Top of PASSAGE FOR REVIEW

Chaney v. Official Committee of Unsecured Creditors of Crystal Apparel, Inc. (In Re Crystal Apparel, Inc.)

207 B.R. 406, 1997 U.S. Dist. LEXIS 1607, 30 Bankr. Ct. Dec. (CRR) 459, 1997 WL 160424
CourtDistrict Court, S.D. New York
DecidedFebruary 12, 1997
Docket96 Civ. 5215(SAS), 96 Civ. 5216(SAS)
StatusPublished
Cited by5 cases

This text of 207 B.R. 406 (Chaney v. Official Committee of Unsecured Creditors of Crystal Apparel, Inc. (In Re Crystal Apparel, Inc.)) is published on Counsel Stack Legal Research, covering District Court, S.D. New York primary law. Counsel Stack provides free access to over 12 million legal documents including statutes, case law, regulations, and constitutions.

Bluebook
Chaney v. Official Committee of Unsecured Creditors of Crystal Apparel, Inc. (In Re Crystal Apparel, Inc.), 207 B.R. 406, 1997 U.S. Dist. LEXIS 1607, 30 Bankr. Ct. Dec. (CRR) 459, 1997 WL 160424 (S.D.N.Y. 1997).

Opinion

OPINION AND ORDER

SCHEINDLIN, District Judge.

Plaintiffs Gerald M. Chaney and Michael B. McLearn appeal pursuant to 28 U.S.C. § 158 from a Decision and Order of the United States Bankruptcy Court for the Southern District of New York granting defendants summary judgment in an action for payment of plaintiffs’ employment agreements as priority administrative expenses. For the reasons set forth below, the Decision and Order of the Bankruptcy Court is vacated and the ease is remanded for further consideration in light of this Opinion.

Procedural Background

By motions dated June 29, and July 5, 1995, Chaney and McLearn moved the Bankruptcy Court for an order allowing and directing payment in the amounts of $729,-567.66 and $675,238.69, respectively. Plaintiffs alleged these payments were due under their employment agreements and were priority administrative expenses of the Crystal Apparel, Inc. (“Crystal”) Chapter 11 estate. Defendants opposed the motion, and the Bankruptcy Court granted defendants summary judgment on March 29, 1996. Plaintiffs filed this appeal on July 12, 1996. Oral argument was held on October 24, 1996. On December 4, 1996, the parties agreed to mediate their dispute, but on January 27, 1997, the Court was informed that the mediator’s best efforts had failed to produce an out-of-court settlement.

Applicable Standard of Review

In bankruptcy cases, a District Court sits as an appellate court and applies dual standards of review to the Bankruptcy Court’s findings. The Bankruptcy Court’s findings of fact may not be set aside unless clearly erroneous. Fed.R.Bankr.P. 8013. See In re Artha Management, Inc., 91 F.3d 326, 328 (2d Cir.1996). Questions of law, however, are subject to de novo review. See In re Maxwell Newspapers, Inc., 981 F.2d 85, 89 (2d Cir.1992) (citing Truck Drivers Local 807 v. Carey Transp., Inc., 816 F.2d 82, 88 (2d Cir.1987)).

Bottom of PASSAGE FOR REVIEW

- WHAT TO DO
- a) In the Crystal Apparel opinion, on what date did the Bankruptcy Court grant defendants summary judgment?
- b) Continue the Crystal Apparel court opinion from its last paragraph, in the same formal judicial style.

Top of STORED DATA

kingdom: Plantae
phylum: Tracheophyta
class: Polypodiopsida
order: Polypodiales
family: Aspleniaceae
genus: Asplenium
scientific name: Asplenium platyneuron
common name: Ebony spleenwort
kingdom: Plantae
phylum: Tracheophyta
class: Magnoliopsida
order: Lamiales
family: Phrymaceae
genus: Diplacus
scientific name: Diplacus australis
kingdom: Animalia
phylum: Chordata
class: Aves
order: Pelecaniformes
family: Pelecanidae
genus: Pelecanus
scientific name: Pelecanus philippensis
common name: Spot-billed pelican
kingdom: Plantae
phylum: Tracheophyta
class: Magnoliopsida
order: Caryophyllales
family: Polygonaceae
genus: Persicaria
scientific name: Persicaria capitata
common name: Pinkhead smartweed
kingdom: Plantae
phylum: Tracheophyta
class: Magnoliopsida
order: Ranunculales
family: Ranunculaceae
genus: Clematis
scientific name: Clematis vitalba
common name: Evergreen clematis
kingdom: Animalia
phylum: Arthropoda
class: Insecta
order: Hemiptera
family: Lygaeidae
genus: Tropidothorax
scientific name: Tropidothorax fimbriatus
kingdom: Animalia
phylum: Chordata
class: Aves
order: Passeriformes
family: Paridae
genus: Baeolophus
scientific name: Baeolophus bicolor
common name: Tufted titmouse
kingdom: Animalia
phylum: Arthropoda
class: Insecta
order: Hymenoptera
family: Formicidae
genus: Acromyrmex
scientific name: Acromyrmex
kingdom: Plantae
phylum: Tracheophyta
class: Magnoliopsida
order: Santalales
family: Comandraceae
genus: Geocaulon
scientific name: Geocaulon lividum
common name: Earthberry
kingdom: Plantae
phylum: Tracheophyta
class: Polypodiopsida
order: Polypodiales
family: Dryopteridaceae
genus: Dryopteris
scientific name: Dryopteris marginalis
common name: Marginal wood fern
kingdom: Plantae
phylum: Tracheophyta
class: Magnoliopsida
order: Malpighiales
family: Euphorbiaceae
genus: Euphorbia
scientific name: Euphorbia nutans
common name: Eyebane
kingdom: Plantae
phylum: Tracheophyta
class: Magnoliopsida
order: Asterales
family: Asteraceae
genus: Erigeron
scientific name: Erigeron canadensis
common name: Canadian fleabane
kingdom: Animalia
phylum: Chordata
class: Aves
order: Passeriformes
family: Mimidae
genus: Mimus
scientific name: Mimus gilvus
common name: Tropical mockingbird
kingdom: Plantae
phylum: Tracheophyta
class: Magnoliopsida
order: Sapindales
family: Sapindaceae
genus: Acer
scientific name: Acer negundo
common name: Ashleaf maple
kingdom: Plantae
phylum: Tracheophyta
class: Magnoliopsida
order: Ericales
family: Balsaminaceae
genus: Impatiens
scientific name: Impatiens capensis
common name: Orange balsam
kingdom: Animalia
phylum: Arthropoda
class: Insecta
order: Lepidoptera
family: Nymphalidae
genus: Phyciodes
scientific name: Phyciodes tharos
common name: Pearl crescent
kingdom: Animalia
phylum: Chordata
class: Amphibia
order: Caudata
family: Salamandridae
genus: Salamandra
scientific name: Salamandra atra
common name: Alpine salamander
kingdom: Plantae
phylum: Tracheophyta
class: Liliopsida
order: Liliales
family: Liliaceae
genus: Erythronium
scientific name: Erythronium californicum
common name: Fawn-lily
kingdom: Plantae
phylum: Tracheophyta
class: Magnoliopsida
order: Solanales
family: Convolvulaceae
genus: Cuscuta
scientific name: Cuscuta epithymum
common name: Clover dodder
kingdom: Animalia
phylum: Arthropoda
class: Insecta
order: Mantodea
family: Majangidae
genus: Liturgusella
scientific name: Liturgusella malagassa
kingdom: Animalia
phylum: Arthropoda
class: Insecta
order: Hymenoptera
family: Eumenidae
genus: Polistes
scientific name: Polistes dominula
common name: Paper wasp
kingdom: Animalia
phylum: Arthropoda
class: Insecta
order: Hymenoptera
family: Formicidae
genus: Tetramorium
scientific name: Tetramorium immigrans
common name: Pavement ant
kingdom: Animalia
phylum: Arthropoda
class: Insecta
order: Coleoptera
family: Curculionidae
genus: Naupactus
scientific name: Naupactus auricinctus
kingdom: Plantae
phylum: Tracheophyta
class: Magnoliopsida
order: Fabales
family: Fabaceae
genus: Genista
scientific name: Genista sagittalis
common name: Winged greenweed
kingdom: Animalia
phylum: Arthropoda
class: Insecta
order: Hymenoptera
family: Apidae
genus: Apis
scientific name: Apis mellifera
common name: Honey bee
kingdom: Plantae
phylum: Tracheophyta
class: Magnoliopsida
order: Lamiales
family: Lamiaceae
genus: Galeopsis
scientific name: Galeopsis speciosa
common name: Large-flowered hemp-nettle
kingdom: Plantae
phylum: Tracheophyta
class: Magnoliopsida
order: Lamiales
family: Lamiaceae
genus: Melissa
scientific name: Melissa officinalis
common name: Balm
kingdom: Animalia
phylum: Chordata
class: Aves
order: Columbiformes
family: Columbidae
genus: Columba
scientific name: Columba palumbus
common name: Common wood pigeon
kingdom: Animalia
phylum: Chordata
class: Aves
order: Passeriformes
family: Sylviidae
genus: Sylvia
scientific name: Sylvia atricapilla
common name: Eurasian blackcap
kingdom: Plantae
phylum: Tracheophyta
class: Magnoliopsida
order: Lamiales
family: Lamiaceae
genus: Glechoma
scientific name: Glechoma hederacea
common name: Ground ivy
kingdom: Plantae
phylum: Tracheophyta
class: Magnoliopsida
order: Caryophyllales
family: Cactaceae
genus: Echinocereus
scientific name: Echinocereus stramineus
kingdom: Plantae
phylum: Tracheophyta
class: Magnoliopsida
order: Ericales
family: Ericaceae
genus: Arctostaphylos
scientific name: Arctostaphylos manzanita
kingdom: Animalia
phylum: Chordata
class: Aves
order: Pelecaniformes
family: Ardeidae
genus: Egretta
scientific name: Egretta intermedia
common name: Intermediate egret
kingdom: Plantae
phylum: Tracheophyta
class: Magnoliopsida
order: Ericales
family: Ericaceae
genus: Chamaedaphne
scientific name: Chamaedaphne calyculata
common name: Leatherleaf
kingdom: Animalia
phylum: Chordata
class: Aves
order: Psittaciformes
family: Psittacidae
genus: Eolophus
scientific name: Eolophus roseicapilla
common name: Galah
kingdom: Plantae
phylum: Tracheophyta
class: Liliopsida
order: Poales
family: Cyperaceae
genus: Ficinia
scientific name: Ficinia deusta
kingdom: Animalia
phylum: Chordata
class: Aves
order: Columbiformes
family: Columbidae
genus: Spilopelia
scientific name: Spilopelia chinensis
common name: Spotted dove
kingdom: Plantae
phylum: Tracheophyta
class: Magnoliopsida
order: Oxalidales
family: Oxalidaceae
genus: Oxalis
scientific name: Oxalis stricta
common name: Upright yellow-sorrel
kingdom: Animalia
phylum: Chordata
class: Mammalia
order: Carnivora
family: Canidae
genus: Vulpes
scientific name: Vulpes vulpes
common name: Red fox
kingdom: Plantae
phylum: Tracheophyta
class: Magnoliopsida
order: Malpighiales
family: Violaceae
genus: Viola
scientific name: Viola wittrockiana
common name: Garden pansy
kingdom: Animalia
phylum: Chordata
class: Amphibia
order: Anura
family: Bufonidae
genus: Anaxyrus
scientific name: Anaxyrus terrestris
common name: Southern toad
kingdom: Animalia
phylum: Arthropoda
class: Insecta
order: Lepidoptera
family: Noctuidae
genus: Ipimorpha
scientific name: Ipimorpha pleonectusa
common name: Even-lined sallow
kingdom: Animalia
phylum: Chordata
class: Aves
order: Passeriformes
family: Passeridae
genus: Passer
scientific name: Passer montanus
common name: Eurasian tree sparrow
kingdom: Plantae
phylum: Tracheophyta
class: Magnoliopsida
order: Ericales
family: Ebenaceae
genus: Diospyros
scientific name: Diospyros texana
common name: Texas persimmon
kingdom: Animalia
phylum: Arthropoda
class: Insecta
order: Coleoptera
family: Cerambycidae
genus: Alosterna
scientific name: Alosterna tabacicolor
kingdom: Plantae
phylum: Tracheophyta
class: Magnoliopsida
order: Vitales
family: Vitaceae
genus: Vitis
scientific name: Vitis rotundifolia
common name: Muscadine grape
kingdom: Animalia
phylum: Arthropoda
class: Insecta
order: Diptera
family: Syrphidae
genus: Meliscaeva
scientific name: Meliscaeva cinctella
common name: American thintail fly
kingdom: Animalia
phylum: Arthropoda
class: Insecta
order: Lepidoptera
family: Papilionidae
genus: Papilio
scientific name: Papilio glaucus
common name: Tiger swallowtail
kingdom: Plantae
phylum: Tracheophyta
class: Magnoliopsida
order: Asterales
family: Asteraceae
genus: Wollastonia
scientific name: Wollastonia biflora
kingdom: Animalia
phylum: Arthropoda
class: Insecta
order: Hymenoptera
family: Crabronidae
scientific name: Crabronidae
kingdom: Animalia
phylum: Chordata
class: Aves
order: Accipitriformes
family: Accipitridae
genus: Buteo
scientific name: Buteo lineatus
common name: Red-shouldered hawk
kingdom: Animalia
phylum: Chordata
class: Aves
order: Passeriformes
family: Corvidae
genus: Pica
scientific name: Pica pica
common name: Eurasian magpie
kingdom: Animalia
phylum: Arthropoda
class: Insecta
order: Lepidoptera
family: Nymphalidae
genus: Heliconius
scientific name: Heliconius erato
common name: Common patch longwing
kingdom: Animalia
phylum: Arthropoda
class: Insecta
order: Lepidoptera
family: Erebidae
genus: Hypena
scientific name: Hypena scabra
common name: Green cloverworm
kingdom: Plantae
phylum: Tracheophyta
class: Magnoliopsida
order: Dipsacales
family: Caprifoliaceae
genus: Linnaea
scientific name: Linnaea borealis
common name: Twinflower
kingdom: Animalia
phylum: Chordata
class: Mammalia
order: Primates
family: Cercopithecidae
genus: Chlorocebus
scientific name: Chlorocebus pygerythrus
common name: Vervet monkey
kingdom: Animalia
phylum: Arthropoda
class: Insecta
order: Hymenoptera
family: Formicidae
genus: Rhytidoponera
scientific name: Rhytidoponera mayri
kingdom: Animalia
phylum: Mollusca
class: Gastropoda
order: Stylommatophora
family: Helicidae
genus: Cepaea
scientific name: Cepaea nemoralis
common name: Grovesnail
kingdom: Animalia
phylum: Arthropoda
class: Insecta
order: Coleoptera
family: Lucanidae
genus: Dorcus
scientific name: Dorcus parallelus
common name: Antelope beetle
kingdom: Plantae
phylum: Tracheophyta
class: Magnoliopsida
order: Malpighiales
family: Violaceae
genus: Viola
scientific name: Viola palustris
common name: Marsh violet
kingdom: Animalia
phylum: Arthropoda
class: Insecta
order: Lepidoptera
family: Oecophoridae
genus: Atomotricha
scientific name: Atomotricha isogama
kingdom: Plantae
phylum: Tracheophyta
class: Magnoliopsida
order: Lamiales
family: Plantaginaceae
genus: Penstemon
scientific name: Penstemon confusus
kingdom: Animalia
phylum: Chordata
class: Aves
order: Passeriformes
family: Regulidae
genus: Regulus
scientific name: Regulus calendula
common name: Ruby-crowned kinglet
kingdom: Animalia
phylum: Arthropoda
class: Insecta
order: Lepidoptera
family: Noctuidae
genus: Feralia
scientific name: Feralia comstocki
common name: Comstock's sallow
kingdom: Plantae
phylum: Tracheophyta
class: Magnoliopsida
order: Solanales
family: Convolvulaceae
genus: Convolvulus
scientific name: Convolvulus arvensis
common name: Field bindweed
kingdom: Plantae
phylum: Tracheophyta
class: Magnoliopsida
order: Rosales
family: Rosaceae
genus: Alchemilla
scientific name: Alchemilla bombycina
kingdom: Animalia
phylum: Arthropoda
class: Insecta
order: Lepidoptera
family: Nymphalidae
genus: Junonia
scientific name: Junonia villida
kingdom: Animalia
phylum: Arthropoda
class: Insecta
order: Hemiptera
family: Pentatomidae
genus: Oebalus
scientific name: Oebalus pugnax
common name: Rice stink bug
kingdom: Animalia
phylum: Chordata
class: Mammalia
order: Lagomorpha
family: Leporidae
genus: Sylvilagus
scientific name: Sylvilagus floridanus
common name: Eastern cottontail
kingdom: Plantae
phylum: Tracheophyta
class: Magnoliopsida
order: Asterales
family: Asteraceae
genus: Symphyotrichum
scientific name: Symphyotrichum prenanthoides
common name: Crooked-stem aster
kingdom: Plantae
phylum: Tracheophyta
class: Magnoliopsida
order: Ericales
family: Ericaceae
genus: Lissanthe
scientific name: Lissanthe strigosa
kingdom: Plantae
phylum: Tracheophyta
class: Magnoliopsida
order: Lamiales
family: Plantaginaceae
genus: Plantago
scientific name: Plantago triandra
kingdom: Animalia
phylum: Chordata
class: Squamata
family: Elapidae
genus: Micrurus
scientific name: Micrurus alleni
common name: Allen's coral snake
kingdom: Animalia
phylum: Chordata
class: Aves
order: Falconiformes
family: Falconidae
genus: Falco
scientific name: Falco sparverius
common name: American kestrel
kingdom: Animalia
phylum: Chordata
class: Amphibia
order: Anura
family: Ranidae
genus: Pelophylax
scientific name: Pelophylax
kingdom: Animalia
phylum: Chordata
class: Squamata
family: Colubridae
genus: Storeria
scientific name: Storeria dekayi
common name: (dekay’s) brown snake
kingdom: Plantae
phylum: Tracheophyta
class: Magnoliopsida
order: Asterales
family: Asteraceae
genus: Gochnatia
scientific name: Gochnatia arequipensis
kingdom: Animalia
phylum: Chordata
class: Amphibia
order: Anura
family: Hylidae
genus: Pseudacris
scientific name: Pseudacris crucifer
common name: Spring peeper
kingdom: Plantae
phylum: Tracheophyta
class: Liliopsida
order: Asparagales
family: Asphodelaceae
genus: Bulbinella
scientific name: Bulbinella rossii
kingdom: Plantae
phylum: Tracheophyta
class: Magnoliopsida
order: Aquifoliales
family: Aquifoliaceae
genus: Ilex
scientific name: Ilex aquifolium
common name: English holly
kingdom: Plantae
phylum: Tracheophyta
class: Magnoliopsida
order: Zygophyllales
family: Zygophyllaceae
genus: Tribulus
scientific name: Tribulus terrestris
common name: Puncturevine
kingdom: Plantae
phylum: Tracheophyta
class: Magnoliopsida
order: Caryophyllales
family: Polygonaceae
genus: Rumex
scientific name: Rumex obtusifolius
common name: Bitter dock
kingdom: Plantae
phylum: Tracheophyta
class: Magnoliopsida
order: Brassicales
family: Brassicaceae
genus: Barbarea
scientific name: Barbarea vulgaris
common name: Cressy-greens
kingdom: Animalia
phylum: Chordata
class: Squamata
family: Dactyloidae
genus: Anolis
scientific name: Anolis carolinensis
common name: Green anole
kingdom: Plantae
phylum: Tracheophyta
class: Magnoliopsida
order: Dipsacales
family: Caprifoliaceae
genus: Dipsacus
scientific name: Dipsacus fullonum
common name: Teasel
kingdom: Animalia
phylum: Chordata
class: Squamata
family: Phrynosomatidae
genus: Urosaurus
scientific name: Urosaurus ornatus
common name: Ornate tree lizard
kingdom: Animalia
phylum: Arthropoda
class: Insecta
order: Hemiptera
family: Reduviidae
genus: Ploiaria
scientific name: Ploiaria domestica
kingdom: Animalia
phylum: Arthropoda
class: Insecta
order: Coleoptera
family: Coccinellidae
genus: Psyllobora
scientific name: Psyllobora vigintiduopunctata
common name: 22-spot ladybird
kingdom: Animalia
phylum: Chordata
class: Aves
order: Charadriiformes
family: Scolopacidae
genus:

Bottom of STORED DATA

- ANSWERS BELOW
- a) March 29, 1996.

- b)
Legal Standard for Summary Judgment

Because the Bankruptcy Court may have applied an incorrect legal standard in grant *408 ing defendants summary judgment, I will restate the correct legal standard here. Under Rule 56 of the Federal Rules of Civil Procedure and applicable case law, 1 a party is entitled to summary judgment when there is “no genuine issue of material fact” and the undisputed facts warrant judgment for the moving party as a matter of law. See Fed. R.Civ.P. 56(c); Celotex v. Catrett, 477 U.S. 317, 106 S.Ct. 2548, 91 L.Ed.2d 265 (1986); Anderson v. Liberty Lobby, Inc., 477 U.S. 242, 106 S.Ct. 2505, 91 L.Ed.2d 202 (1986). The burden of demonstrating the absence of a material factual dispute rests on the moving party. See Gallo v. Prudential Residential Svcs., Ltd., 22 F.3d 1219, 1223 (2d Cir.1994). Once that burden is met, the non-moving party must present “significant probative supporting evidence” that a factual dispute exists. Fed.R.Civ.P. 56(e); Anderson, 477 U.S. at 249, 106 S.Ct. at 2510.

The court’s role is not to try issues of fact, but rather to determine whether issues exist to be tried. See Balderman v. United States Veterans Admin., 870 F.2d 57, 60 (2d Cir.1989); Donahue v. Windsor Locks Bd. of Fire Com’rs, 834 F.2d 54, 58 (2d Cir.1987). All ambiguities must be resolved and all inferences drawn in favor of the party against whom summary judgment is sought. See Anderson, 477 U.S. at 255, 106 S.Ct. at 2513-14; Donahue, 834 F.2d at 57, 60. If there is any evidence in the record from which a reasonable inference could be drawn in favor of the non-moving party on a material issue of fact, summary judgment is improper. See Chambers v. TRM Copy Centers Corp., 43 F.3d 29, 37 (2d Cir.1994).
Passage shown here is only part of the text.